## Action item
Give the number of lines in the data below where the word "href" appears, and nothing besides.

## Listed records
***

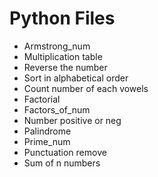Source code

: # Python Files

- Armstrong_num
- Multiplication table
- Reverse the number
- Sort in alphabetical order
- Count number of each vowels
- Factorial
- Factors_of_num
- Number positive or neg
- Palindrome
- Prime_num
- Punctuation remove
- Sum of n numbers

***

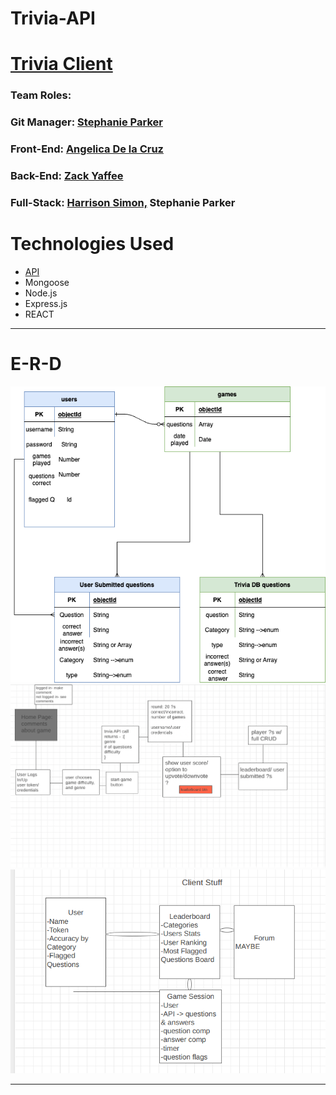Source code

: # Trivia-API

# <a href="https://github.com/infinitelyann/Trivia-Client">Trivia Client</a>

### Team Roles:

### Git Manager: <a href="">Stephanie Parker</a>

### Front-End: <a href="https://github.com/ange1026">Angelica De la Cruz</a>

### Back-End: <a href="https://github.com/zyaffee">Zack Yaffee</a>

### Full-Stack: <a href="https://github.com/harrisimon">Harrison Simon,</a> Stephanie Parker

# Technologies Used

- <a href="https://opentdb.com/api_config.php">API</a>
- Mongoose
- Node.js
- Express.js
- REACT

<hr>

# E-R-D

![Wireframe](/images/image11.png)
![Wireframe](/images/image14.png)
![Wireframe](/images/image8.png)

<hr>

***

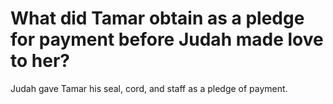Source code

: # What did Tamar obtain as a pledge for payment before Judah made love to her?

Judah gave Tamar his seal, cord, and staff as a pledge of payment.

***

## Finished task
6